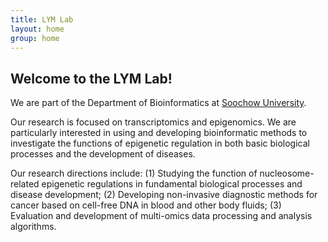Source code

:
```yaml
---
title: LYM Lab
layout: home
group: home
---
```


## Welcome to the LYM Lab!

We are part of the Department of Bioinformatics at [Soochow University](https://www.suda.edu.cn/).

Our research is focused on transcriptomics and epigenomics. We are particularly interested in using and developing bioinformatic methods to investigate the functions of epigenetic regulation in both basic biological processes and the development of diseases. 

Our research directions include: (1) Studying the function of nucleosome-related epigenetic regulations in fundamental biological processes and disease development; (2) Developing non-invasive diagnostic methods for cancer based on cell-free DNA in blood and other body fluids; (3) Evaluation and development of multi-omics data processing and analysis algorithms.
--------------------------------
Your task = The listing above must be given again exactly, minus its pictures.

Solution to this task =
Source code

:
```yaml
---
title: LYM Lab
layout: home
group: home
---
```


## Welcome to the LYM Lab!

We are part of the Department of Bioinformatics at [Soochow University](https://www.suda.edu.cn/).

Our research is focused on transcriptomics and epigenomics. We are particularly interested in using and developing bioinformatic methods to investigate the functions of epigenetic regulation in both basic biological processes and the development of diseases. 

Our research directions include: (1) Studying the function of nucleosome-related epigenetic regulations in fundamental biological processes and disease development; (2) Developing non-invasive diagnostic methods for cancer based on cell-free DNA in blood and other body fluids; (3) Evaluation and development of multi-omics data processing and analysis algorithms.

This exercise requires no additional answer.